Margin of k-nearest neighbor classifier by resubstitution
m = resubMargin(mdl)
k-nearest neighbor classifier, created by ClassificationKNN.fit.
A numeric column vector of length size(mdl.X,1), where mdl.X is the training data for mdl. Each entry in m represents the margin for the corresponding row of mdl.X and (true class) mdl.Y.
The classification margin is the difference between the classification score for the true class and maximal classification score for the false classes.
Margin is a column vector with the same number of rows as in the training data.

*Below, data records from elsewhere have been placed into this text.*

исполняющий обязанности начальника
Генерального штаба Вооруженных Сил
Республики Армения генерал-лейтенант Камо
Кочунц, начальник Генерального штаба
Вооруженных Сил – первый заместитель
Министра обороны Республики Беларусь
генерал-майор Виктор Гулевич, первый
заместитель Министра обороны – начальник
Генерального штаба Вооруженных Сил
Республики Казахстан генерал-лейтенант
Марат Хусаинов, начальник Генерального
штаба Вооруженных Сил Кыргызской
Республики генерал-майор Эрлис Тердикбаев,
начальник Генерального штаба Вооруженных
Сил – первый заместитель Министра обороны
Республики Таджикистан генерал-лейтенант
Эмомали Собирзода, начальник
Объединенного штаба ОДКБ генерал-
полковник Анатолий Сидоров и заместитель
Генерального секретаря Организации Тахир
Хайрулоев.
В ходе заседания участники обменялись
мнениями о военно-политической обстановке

The score of a classification is the posterior probability of the classification. The posterior probability is the number of neighbors that have that classification, divided by the number of neighbors. For a more detailed definition that includes weights and prior probabilities, see Posterior Probability.
Construct a k-nearest neighbor classifier for the Fisher iris data, where k = 5.
Load the data.
load fisheriris X = meas; Y = species;
Construct a classifier for 5-nearest neighbors.
mdl = ClassificationKNN.fit(X,Y,'NumNeighbors',5);
Examine some statistics of the resubstitution margin of the classifier.
m = resubMargin(mdl); [max(m) min(m) mean(m)]
ans = 1.0000 -0.6000 0.9253
The mean margin is over 0.9, indicating fairly high classification accuracy for resubstitution. For more reliable assessment of model accuracy, consider cross validation, such as kfoldLoss.